# [EXTRACTED INFORMATION]
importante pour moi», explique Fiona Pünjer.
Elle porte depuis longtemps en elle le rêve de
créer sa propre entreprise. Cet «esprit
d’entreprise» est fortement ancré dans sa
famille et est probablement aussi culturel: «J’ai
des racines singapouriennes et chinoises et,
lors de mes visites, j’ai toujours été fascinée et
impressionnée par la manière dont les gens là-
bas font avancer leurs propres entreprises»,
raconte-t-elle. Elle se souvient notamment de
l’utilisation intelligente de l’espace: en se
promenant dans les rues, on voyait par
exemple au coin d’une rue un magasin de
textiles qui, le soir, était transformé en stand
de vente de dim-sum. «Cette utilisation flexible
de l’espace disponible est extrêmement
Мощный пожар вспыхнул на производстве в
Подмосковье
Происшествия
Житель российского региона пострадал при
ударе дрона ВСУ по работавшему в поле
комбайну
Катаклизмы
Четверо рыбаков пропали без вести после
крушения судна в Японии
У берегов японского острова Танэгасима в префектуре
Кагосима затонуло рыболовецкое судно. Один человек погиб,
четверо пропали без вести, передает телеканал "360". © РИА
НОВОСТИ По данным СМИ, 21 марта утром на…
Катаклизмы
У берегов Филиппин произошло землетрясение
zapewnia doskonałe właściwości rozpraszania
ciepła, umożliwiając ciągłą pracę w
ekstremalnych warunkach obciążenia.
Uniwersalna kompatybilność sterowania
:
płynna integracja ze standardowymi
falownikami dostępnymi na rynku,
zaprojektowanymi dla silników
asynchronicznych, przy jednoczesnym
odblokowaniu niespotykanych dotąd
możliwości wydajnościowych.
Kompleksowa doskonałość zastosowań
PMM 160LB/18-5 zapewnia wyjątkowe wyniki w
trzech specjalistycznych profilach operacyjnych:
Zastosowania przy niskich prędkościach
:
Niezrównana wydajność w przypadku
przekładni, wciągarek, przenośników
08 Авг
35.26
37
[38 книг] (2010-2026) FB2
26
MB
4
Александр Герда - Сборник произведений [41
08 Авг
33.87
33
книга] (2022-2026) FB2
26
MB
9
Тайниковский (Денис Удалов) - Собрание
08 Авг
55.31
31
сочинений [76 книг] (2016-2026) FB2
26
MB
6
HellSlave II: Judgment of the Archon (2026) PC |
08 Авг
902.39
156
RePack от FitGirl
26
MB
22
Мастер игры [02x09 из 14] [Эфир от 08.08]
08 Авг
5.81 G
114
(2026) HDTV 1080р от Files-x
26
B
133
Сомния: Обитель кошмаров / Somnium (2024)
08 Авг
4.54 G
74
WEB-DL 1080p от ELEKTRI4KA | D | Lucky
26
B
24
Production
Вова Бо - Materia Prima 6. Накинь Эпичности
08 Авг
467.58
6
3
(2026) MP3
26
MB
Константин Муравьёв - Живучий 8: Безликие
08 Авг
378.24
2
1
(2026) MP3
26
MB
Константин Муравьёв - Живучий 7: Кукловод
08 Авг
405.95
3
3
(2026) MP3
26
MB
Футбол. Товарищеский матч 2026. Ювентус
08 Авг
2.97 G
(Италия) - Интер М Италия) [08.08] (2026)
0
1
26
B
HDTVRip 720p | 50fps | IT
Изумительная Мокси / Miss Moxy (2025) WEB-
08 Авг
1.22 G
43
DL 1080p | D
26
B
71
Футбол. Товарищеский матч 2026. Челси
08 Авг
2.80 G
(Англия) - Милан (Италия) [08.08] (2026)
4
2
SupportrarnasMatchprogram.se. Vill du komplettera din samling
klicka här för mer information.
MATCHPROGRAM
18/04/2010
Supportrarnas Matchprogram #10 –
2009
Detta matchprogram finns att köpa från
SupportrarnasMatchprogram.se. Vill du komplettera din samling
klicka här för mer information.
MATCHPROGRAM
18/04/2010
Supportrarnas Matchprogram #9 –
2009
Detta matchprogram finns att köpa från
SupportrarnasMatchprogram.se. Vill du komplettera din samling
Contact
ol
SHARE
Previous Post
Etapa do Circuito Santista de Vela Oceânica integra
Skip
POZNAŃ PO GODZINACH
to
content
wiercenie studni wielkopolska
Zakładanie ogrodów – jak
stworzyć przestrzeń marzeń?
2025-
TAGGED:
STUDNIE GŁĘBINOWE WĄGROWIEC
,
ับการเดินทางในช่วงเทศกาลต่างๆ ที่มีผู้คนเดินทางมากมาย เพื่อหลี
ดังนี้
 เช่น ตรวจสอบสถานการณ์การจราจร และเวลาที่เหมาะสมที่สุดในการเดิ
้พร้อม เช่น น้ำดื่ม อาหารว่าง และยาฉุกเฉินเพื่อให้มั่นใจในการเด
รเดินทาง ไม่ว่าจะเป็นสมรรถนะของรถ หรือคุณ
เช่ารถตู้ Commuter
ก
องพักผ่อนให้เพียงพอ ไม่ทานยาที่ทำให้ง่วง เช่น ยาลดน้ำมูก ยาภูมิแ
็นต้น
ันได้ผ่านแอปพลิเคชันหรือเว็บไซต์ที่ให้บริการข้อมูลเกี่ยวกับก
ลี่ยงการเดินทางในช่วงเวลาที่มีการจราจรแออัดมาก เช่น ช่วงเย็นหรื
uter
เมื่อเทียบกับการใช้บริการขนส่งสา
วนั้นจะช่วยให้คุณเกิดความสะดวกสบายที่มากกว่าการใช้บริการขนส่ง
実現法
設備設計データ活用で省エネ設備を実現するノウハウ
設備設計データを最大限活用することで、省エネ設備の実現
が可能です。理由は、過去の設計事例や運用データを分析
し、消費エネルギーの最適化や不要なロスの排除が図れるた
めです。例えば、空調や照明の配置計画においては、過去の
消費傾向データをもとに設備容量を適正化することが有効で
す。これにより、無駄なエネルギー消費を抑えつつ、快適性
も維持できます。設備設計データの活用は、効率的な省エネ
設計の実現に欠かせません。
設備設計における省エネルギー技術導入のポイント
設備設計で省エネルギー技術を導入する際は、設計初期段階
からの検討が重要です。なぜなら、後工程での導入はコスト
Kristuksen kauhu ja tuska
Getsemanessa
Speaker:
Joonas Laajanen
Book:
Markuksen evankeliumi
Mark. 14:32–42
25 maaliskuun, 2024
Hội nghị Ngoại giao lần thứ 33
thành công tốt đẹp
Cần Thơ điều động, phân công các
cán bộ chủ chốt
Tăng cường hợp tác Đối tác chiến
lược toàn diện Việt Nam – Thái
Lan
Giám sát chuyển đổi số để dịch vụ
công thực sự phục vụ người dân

# [WHAT YOU NEED TO DO]
Copy everything in the listing from its first line down through the line containing "promenant dans les rues, on voyait par", with both of those lines included.

# [TASK RESPONSE]
importante pour moi», explique Fiona Pünjer.
Elle porte depuis longtemps en elle le rêve de
créer sa propre entreprise. Cet «esprit
d’entreprise» est fortement ancré dans sa
famille et est probablement aussi culturel: «J’ai
des racines singapouriennes et chinoises et,
lors de mes visites, j’ai toujours été fascinée et
impressionnée par la manière dont les gens là-
bas font avancer leurs propres entreprises»,
raconte-t-elle. Elle se souvient notamment de
l’utilisation intelligente de l’espace: en se
promenant dans les rues, on voyait par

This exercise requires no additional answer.